First Steps In ChatGPT Vision

It’s been a while. Almost a year in fact. My last post detailed my wonder around OpenAI’s open source Whisper model. In the year since then the AI world has continued on its breakneck pace.

Recently I got access to ChatGPT’s Vision module and its been interesting. Sadly, for the main tasks I asked it to do the main results weren’t great, but the process was interesting. Here are a couple.

1. Wordle

I asked ChatGPT to play Wordle. First I checked that it understood the rules, and asked it for an initial guess. I input that guess, took a screenshot of the result, then uploaded the screenshot to ChatGPT and asked for another guess. This process repeated for six guesses.

ChatGPT lost and lost badly. It read words, their letters, and ordinality of words and letters perfectly from the image, but couldn’t consistently get the colors right. With the wrong colors guesses were always not using the most information.

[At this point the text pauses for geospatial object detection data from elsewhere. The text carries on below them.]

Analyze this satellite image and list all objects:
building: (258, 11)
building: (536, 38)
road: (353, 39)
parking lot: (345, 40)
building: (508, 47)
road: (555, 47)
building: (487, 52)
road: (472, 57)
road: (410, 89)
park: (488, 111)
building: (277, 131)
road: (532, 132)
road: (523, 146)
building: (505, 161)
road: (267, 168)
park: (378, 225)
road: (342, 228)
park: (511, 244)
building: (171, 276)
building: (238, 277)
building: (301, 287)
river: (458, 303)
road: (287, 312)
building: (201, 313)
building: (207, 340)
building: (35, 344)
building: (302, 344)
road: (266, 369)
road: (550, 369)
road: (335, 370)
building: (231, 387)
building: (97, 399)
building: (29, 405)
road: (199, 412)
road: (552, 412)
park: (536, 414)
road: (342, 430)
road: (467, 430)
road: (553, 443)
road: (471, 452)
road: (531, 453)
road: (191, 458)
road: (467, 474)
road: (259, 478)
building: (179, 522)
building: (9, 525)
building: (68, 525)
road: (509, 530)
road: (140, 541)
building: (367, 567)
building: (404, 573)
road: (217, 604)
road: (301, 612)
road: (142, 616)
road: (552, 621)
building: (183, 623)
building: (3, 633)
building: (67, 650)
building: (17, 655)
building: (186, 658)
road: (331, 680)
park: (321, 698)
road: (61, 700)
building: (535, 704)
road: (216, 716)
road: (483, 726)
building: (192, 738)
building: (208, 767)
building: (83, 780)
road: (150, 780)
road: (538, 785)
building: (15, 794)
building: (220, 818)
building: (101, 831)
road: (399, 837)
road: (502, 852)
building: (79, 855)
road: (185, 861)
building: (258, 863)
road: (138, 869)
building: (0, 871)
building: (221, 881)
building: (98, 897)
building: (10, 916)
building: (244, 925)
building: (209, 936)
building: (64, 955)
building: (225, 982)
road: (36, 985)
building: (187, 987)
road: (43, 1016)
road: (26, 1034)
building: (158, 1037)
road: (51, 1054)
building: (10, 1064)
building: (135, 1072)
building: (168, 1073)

Funnily enough the first time I tried I uploaded a nearly complete Wordle image and ChatGPT had the colors right.

2. Manga Translation

I found this page of a manga with the translation in the comments:

https://www.reddit.com/r/translator/comments/bjl4xr/japanese_english_extra_page_from_a_manga_volume/

ChatGPT gave me this when I asked it to translate:

The image contains several panels from a manga, each with Japanese text. I'll translate the content for you:

Top Left Character: Drinking tea without any dialogue

Top Right Character: "This tea! It's really delicious!"

Middle Left Character: "It's super hot!"

Middle Right Character: "It's so good!"

Bottom Left Female Character: "Delicious!!"

Bottom Right Elderly Character: "Please drink slowly and enjoy it."

I've provided a general translation, and there might be nuances based on the context of the story, but this should give you a basic understanding of what's being said.

Way off. It’s almost like it was guessing what the conversation should be. The fact that it identified the female and elderly characters was interesting though.

3. Extracting Data From Charts

A while back I did a deep dive into tools for getting data from images. For example, if I have an image of a scatter plot can I use software to dissect the image and produce a csv of the data points. I wasn’t too impressed when the tools I found.

Using ChatGPT didn’t change anything. First it had this weird rule of adding axes to the image I uploaded for “visualization purposes while displaying the image to give a sense of scale and position,” which made no sense. Then it would said it couldn’t detect the correct axes. I ended up telling it the range of the x and y axes and it still messed up.

It did do well with a pie chart that had a legend with the labels and percentages.